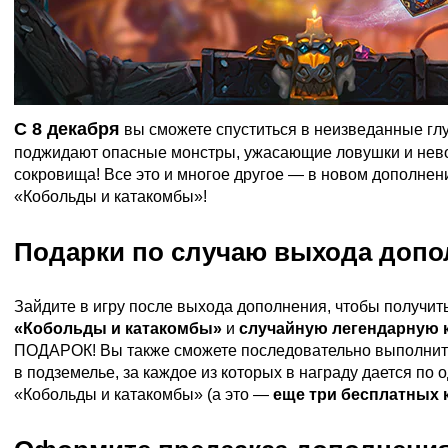
C 8 декабря
вы сможете спуститься в неизведанные глу
поджидают опасные монстры, ужасающие ловушки и не
сокровища! Все это и многое другое — в новом дополнен
«Кобольды и катакомбы»
!
Подарки по случаю выхода допо
Зайдите в игру после выхода дополнения, чтобы получит
«Кобольды и катакомбы»
и
случайную легендарную 
ПОДАРОК! Вы также сможете последовательно выполнить
в подземелье, за каждое из которых в награду дается по 
«Кобольды и катакомбы» (а это —
еще три бесплатных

• **Task to complete**
Write the lines out again exactly, from the one containing "ПОДАРОК! Вы также" through the last line of the records, and include no other lines.

• **Result of this task**
ПОДАРОК! Вы также сможете последовательно выполнить
в подземелье, за каждое из которых в награду дается по 
«Кобольды и катакомбы» (а это —
еще три бесплатных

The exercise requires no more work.